*ABOUT THIS TASK*
Your answer should be the lines of the listing that contain the word "screen".

*THE INPUT*

- - - - - - -

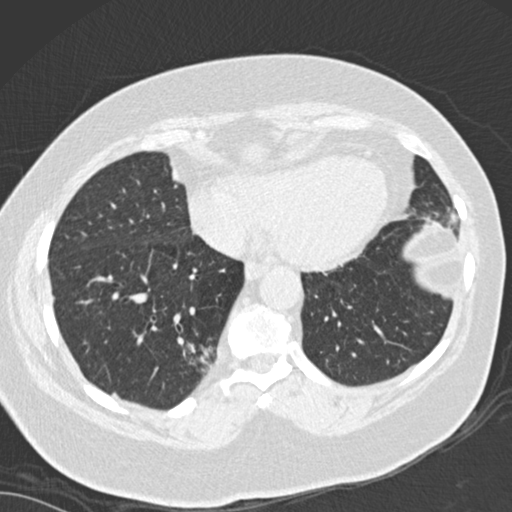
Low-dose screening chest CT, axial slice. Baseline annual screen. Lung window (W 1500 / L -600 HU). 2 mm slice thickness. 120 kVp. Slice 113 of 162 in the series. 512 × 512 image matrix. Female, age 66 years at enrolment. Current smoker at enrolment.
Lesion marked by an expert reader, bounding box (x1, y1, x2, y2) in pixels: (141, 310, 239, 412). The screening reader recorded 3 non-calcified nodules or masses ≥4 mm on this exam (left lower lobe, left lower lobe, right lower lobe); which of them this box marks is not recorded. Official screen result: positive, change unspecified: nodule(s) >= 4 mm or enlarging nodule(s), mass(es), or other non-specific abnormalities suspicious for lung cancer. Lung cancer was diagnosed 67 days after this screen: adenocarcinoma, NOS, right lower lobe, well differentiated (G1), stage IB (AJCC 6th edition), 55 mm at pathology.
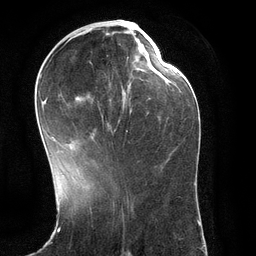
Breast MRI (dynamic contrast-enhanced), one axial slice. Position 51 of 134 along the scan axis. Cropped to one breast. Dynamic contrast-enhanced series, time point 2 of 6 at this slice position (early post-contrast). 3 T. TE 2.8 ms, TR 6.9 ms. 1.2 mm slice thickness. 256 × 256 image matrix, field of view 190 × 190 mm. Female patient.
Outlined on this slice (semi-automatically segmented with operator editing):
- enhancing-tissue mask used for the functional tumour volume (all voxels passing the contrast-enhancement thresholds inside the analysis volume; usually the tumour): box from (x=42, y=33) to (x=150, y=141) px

- - - - - - -

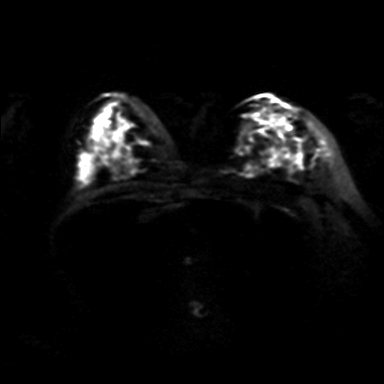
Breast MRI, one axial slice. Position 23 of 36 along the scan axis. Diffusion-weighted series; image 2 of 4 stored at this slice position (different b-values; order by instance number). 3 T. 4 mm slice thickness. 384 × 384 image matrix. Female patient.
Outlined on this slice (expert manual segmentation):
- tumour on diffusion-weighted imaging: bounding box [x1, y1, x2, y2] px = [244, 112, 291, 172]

- - - - - - -

*SOLUTION FOR THIS EXERCISE*
Low-dose screening chest CT, axial slice. Baseline annual screen. Lung window (W 1500 / L -600 HU). 2 mm slice thickness. 120 kVp. Slice 113 of 162 in the series. 512 × 512 image matrix. Female, age 66 years at enrolment. Current smoker at enrolment.
Lesion marked by an expert reader, bounding box (x1, y1, x2, y2) in pixels: (141, 310, 239, 412). The screening reader recorded 3 non-calcified nodules or masses ≥4 mm on this exam (left lower lobe, left lower lobe, right lower lobe); which of them this box marks is not recorded. Official screen result: positive, change unspecified: nodule(s) >= 4 mm or enlarging nodule(s), mass(es), or other non-specific abnormalities suspicious for lung cancer. Lung cancer was diagnosed 67 days after this screen: adenocarcinoma, NOS, right lower lobe, well differentiated (G1), stage IB (AJCC 6th edition), 55 mm at pathology.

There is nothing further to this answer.